== TEXT SEGMENT ==
# desktop audio playing through mic



## Shadow245 (Sep 28, 2021)

hii everyone
i have a probleme were my desktop audio plays through the mic and i mean anything i listen to goes through the mic and my friends on discord can hear it , its not a discord probleme i tried to record my mic on some website and watch a video same time and but the audio goes through the mic clearly like im the one thats talking i tried updating the drivers from realtek website and gigabyte website nothing soo far works i even formated my pc three times using windows 10 latest update - 1909 version and windows 11 nothing works still the same , btw sterio mix is disabled and listen to device also disabled , noticed something weird i think its part of the probleme when i put my mic gain to +20% and try to move my mic gain to plus than 70% i start hearing a very lound audio cant stand hearing it for more than 1s forgot this, my mic is removable so i tried removing it but even when its not pluged in any sound goes through mic 
hope someone have a fix for this


----------



## Ferd (Sep 29, 2021)

Hi 
Can you share more details on the setup 
Motherboard? Sound cards if you use one ?


----------



## Shadow245 (Oct 2, 2021)

Ferd said:


> Hi
> Can you share more details on the setup
> Motherboard? Sound cards if you use one ?


i have a gigabyte h410m s2h and i dont use a soundcard


----------



## ThaiTaffy (Oct 2, 2021)

You can take a look in the following settings and see if anything is enabled.

•Go into the "Sound" control panel  (e.g. Start -> Run -> mmsys.cpl)
•select the "Recording" tab,
•Then right-click on and enable the "Stereo mix" device.
===
== SUPPLIED MATERIAL ==
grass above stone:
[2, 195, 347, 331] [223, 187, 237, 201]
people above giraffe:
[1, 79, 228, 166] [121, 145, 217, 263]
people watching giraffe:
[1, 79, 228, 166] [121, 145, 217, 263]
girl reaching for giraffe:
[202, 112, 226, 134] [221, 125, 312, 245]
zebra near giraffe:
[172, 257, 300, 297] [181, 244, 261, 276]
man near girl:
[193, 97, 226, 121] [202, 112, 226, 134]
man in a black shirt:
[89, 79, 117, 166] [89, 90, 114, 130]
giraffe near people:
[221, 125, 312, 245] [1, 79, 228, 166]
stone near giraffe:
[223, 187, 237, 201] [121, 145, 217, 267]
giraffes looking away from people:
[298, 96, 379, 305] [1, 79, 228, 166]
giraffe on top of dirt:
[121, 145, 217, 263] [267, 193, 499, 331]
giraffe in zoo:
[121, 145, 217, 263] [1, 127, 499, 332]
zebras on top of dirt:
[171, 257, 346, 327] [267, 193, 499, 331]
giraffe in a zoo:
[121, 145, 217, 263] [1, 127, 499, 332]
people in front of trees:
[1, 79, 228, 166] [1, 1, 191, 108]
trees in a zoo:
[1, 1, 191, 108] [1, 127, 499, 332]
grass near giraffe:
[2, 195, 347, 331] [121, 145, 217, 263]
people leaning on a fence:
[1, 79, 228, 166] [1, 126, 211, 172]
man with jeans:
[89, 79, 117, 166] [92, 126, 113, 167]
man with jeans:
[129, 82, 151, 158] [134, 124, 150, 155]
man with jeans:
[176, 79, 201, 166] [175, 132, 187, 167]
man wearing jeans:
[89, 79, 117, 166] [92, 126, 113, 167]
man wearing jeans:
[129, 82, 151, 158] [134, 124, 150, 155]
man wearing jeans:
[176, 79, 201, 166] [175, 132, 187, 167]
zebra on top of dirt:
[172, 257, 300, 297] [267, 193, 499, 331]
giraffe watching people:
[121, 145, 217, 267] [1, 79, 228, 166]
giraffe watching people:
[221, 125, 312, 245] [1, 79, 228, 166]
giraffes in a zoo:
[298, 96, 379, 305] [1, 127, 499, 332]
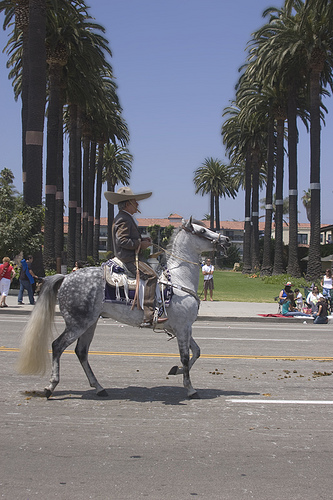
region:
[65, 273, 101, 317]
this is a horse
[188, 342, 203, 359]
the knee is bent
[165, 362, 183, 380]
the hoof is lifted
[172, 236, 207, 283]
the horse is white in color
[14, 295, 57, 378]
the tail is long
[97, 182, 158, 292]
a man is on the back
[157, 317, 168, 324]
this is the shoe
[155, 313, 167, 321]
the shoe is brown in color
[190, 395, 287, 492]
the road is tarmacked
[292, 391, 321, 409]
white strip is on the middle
===
== SUPPLIED MATERIAL ==
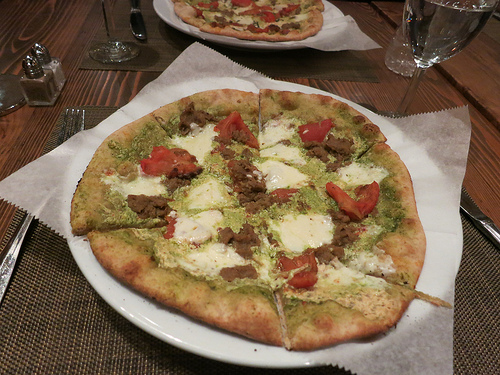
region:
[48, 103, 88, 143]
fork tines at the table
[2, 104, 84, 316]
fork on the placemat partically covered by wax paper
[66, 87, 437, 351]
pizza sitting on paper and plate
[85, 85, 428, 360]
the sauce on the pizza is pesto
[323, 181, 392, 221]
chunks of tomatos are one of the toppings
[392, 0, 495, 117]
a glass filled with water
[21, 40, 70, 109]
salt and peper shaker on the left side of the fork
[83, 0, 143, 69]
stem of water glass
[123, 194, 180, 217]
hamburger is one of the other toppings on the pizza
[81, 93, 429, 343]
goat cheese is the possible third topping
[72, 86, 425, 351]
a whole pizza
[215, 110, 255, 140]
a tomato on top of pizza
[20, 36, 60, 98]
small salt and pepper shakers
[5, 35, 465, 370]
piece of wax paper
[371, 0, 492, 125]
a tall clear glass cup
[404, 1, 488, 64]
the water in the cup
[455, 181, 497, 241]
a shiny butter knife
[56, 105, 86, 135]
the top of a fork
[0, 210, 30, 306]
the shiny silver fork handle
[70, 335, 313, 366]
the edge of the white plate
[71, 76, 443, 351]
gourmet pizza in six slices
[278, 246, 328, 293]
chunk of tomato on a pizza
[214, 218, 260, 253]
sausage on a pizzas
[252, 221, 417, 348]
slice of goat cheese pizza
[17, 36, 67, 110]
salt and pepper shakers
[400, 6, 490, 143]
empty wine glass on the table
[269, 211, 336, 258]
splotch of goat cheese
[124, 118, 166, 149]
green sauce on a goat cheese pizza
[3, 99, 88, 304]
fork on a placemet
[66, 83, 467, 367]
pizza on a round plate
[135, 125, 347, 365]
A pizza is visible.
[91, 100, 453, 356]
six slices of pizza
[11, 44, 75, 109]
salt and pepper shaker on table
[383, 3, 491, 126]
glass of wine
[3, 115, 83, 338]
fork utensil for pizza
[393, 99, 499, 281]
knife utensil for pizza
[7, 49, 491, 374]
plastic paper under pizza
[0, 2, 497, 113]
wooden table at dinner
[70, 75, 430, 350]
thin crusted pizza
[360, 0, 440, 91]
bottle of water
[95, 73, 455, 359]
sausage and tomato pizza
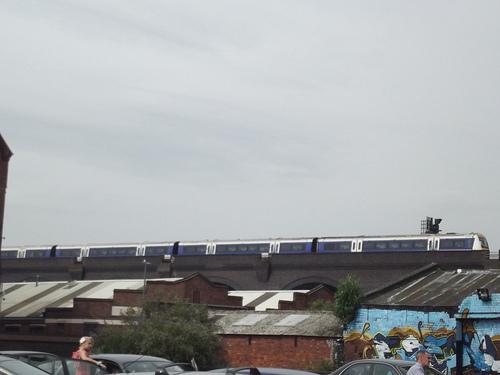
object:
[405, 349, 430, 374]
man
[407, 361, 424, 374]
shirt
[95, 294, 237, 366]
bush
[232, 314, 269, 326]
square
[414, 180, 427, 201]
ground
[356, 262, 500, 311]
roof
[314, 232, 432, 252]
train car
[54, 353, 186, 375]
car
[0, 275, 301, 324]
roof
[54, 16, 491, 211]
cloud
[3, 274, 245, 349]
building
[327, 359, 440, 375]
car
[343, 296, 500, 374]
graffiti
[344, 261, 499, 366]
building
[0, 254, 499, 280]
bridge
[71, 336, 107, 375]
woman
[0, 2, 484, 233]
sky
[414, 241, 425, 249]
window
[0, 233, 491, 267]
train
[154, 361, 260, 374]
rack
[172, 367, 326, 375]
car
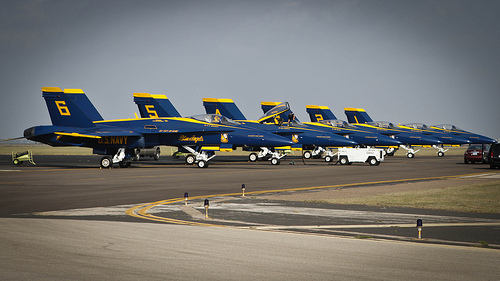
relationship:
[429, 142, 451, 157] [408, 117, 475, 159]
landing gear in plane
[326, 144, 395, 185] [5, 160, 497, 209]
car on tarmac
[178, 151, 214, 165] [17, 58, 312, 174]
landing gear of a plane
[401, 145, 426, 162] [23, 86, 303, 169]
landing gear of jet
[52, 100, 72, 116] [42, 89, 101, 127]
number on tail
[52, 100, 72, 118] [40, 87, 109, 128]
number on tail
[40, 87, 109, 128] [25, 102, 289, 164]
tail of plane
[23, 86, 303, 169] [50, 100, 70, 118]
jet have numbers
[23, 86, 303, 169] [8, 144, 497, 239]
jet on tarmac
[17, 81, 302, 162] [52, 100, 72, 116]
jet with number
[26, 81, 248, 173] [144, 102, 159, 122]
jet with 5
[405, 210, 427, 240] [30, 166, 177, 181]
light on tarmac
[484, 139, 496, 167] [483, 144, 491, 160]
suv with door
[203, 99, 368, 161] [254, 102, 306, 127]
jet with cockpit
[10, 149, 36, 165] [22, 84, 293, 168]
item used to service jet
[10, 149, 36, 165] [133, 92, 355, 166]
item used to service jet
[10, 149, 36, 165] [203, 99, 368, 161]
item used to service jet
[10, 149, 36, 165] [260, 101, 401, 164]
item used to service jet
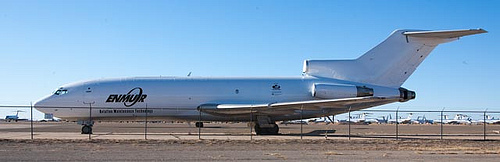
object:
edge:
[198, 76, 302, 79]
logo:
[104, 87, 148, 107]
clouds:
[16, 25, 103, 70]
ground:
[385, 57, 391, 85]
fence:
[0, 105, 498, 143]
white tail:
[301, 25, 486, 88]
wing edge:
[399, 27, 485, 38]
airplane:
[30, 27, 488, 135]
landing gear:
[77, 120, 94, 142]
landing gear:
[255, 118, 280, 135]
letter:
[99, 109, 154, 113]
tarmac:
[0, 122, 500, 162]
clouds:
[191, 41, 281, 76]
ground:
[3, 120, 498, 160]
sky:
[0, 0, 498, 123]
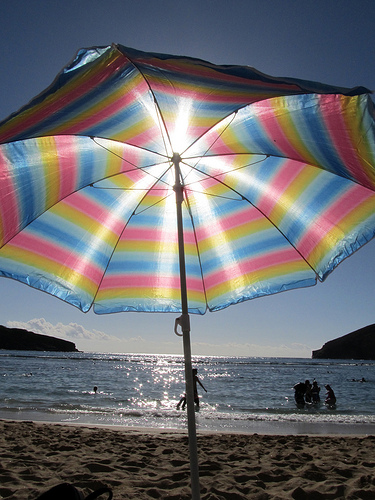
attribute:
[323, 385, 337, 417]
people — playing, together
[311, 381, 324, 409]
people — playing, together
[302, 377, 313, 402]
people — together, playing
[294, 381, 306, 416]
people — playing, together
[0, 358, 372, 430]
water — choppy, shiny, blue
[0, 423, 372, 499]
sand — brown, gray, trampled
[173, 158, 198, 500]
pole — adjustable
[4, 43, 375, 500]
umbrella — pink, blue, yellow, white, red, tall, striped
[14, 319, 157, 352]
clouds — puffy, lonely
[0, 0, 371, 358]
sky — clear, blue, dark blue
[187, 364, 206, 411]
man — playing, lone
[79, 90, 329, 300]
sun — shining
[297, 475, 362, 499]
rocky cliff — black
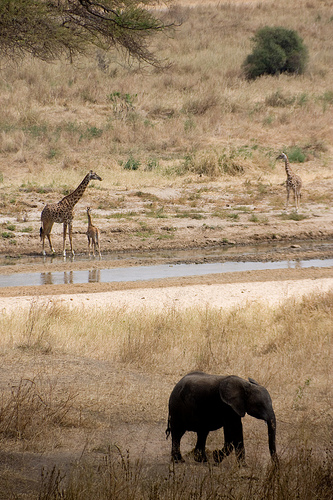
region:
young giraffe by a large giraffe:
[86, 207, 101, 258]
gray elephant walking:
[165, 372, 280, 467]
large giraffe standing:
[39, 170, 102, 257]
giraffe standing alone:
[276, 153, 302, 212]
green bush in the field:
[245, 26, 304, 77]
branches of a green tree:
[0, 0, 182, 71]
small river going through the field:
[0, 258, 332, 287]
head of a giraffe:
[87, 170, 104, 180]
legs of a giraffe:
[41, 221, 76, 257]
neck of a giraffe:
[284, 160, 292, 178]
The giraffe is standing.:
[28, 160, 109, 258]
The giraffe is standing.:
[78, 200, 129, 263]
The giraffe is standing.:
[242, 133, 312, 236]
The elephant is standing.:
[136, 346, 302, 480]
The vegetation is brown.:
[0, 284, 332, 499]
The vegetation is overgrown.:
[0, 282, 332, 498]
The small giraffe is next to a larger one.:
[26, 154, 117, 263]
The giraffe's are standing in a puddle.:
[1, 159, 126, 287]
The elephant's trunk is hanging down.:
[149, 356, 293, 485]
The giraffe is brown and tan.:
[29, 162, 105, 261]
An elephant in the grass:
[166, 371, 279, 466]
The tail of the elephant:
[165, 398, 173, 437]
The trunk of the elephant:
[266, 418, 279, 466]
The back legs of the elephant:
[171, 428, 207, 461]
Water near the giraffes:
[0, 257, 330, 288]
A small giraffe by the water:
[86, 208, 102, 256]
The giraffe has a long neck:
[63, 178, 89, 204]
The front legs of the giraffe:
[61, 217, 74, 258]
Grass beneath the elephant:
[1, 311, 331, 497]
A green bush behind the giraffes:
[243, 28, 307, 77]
===
**PROBLEMS:**
a – List every username that posts in the forum thread about desktop audio playing through the mic.
b – Carry on the forum thread about desktop audio playing through the mic, picking up after its last line.

**WRITTEN ANSWERS:**
a – Shadow245, Ferd, ThaiTaffy

b –
•(If "Stereo Mix" isn't being shown, then right-click in the white space or on one of the listed devices and ensure that "show disabled devices" is enabled.
• Then disable "Stereo Mix" device.

alternatively you can find your realtech settings and turn on acoustic echo cancellation.


----------



## Shadow245 (Oct 2, 2021)

ThaiTaffy said:


> You can take a look in the following settings and see if anything is enabled.
> 
> •Go into the "Sound" control panel  (e.g. Start -> Run -> mmsys.cpl)
> •select the "Recording" tab,
> ...


i tried all of this sterio mix is disabled and tried all the settings in realtek settings nothing works now im starting to think its from the motherboard and i dont wanna spend money on a brande new motherboard because it doesn't have any probleme besides this annoying mic thing
also forgot to tell u if i pluged my main headphones in front and another headphones mic in the back pannel it does work with no probleme and and the same for the other headphone


----------



## ThaiTaffy (Oct 2, 2021)

Might be something to do with your headset then or just a awful hdaudio header as with most motherboards/ cases


----------



## Shadow245 (Oct 2, 2021)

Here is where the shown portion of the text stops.